Page excerpt:
* START *

Consumer Sentiment Continues to Slide

Consumer sentiment fell to 89.0 in April, down 2 points from the previous month, according to the University of Michigan Consumer Sentiment Index.


The Current Economic conditions index improved 1.1 points to 106.7 in March, while the Index of Consumer Expectations continued its decline, falling 3.9 points to 77.6.


“The size of the decline [in future expectations], while troublesome, is still far short of indicating an impending recession,” said Richard Curtin, Chief Economist of UM Surveys of Consumers The decline is all the more remarkable given that consumers’ assessments of current economic conditions, including their personal finance, have remained largely unchanged at very positive levels during the past year.”

Personal Income and Consumption Rose in March

Personal income increased 0.4%, $57.4 billion, in March, according to the Bureau of Economic Analysis, up from a 0.1% gain in February. Personal consumption expenditures also increased, rising 0.1% or $12.8 billion.

* END *

Prompt A:
For each statement below, say yes or no depending on whether the consumer sentiment report supports it, and quote the words of the report that decide it. (i) Consumer sentiment fell to 89.0 in April. (ii) The Index of Consumer Expectations rose. (iii) Personal income increased 0.4% in March.
The consumer sentiment report and the records are unrelated to each other.

Entries supplied:
* START *

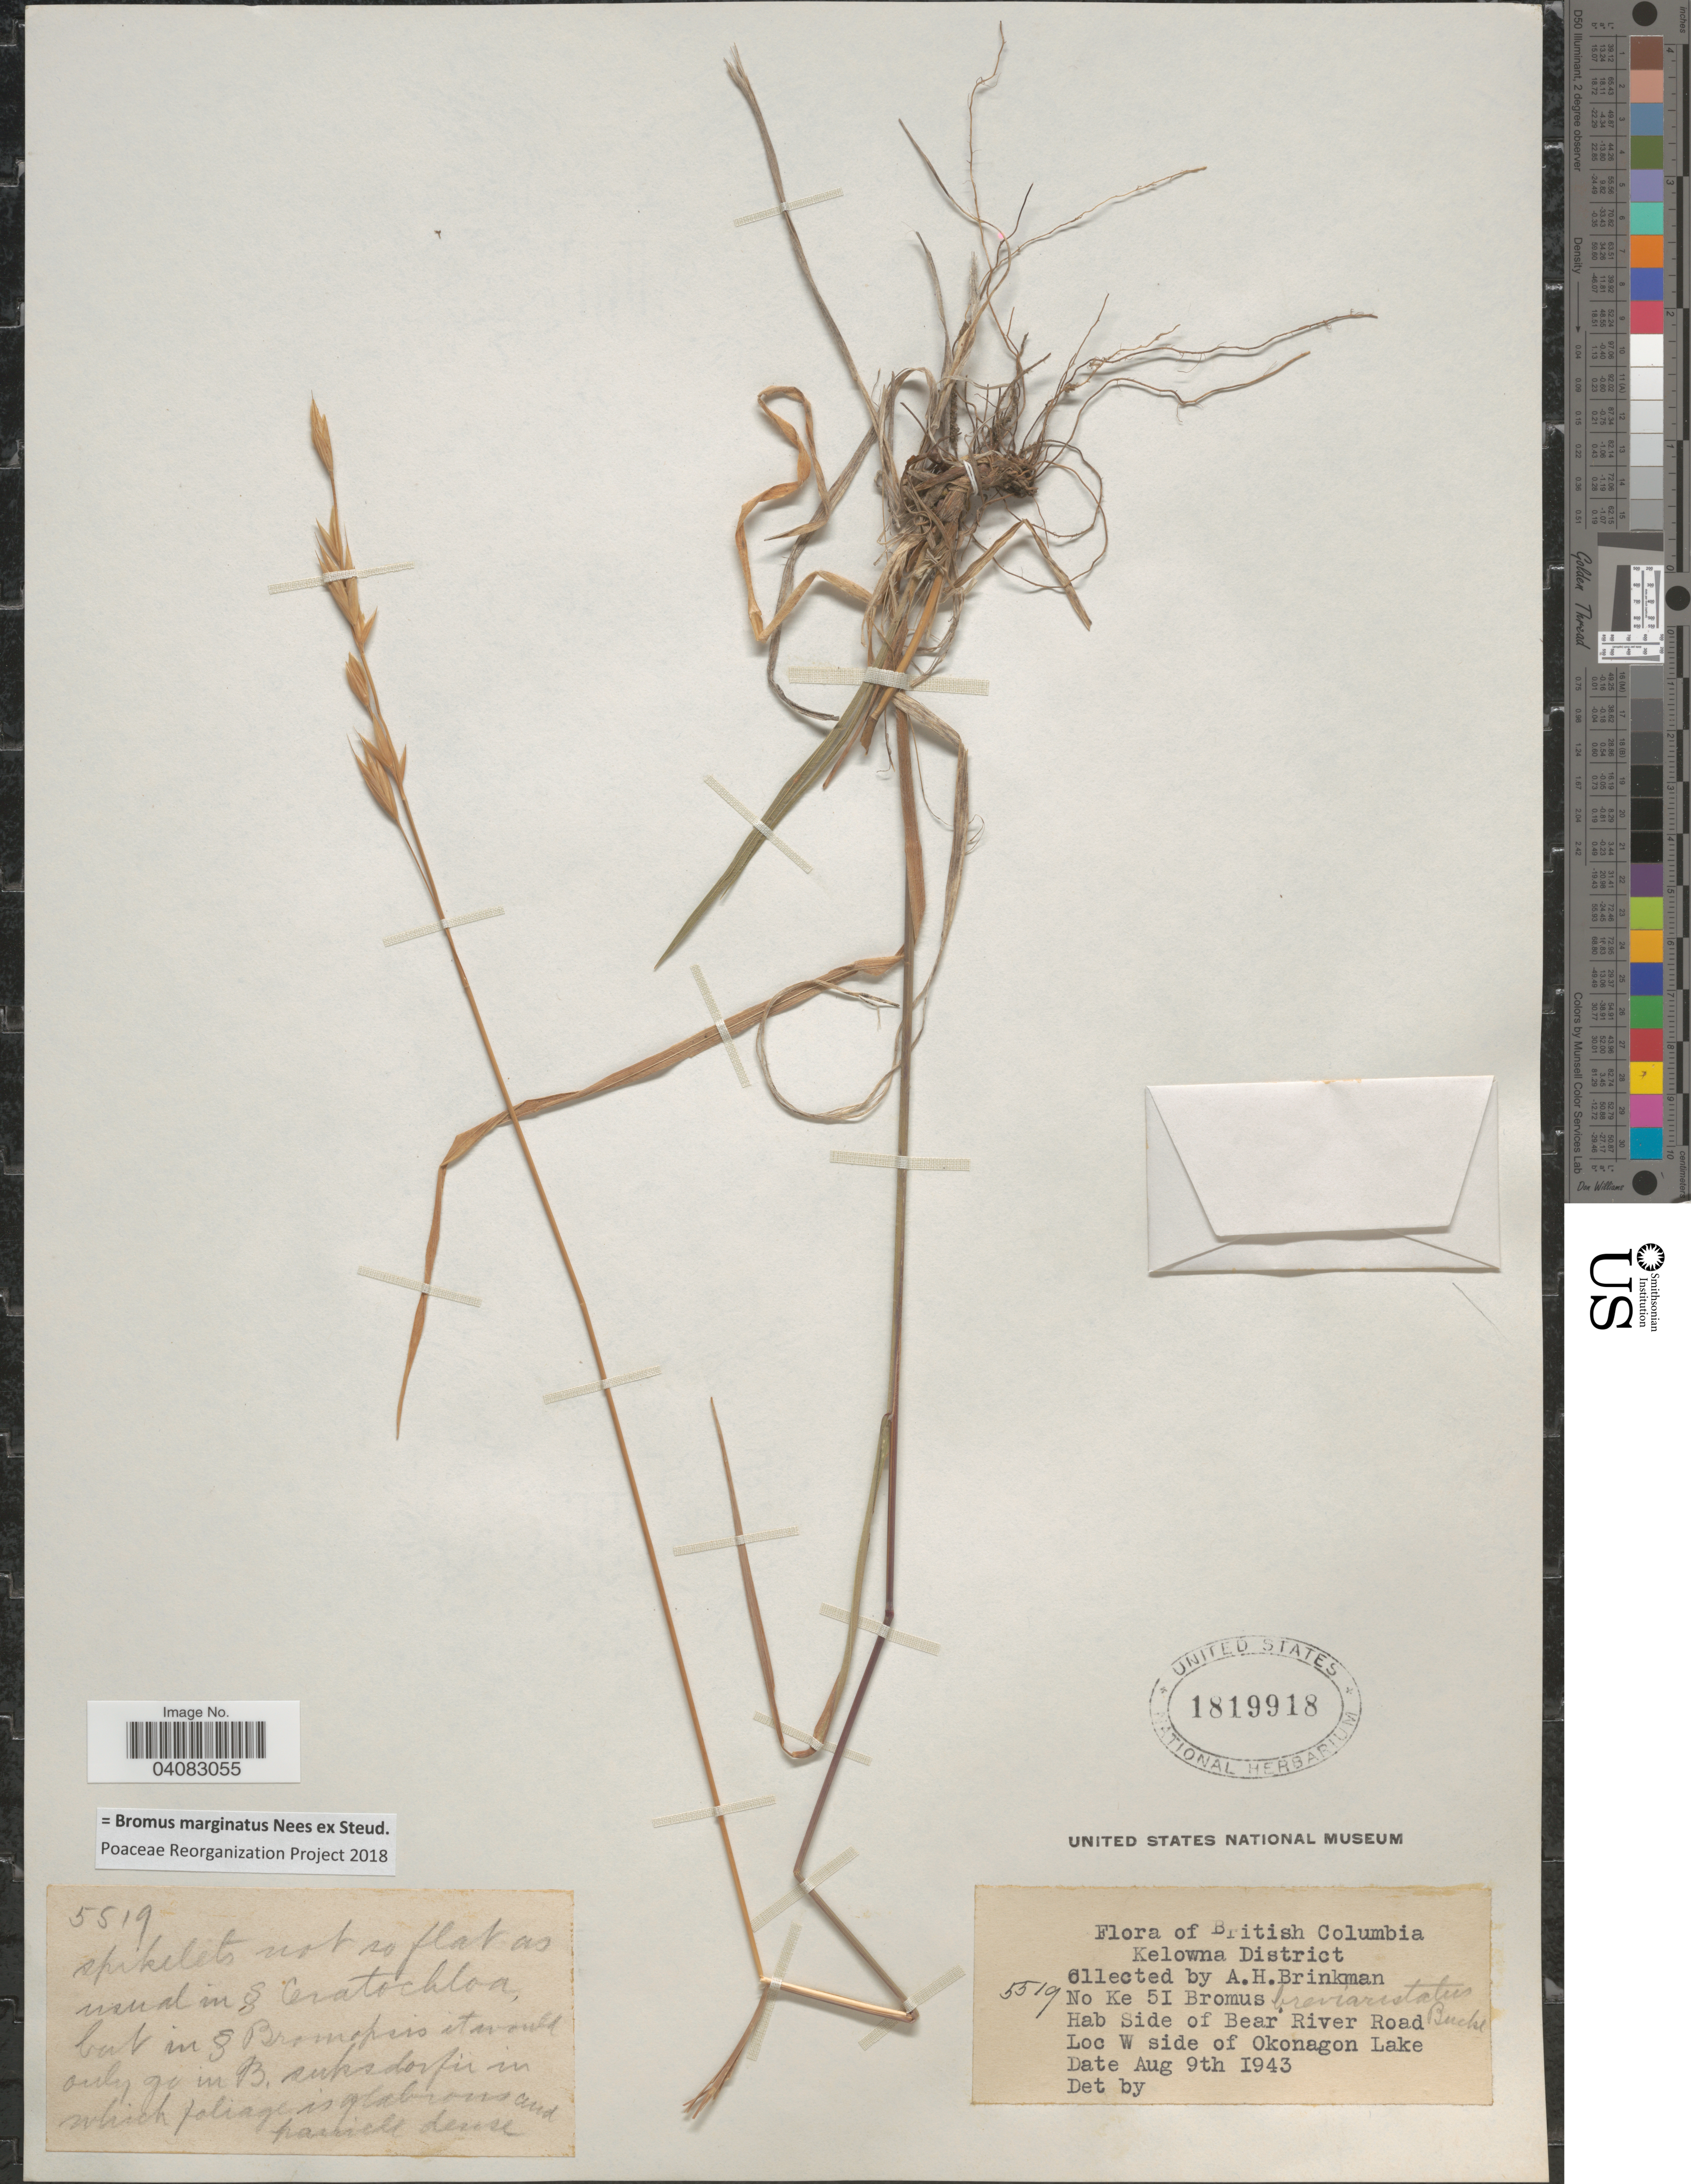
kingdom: Plantae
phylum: Tracheophyta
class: Liliopsida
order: Poales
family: Poaceae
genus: Bromus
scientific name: Bromus marginatus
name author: Nees ex Steud.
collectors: A. Brinkman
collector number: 5519?/ Ke 51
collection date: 1943-08-09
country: Canada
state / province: British Columbia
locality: Kelowna District. Side of Bear River Road. W side of Okonagon Lake.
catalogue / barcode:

* END *

Prompt B:
Please reproduce the records word for word, starting with the line that contains "collector number: 5519?/ Ke 51" and continuing through the end of the records.

Final answer A:
(i) Yes: "Consumer sentiment fell to 89.0 in April"
(ii) No: "the Index of Consumer Expectations continued its decline, falling 3.9 points to 77.6"
(iii) Yes: "Personal income increased 0.4%, $57.4 billion, in March"

Final answer B:
collector number: 5519?/ Ke 51
collection date: 1943-08-09
country: Canada
state / province: British Columbia
locality: Kelowna District. Side of Bear River Road. W side of Okonagon Lake.
catalogue / barcode:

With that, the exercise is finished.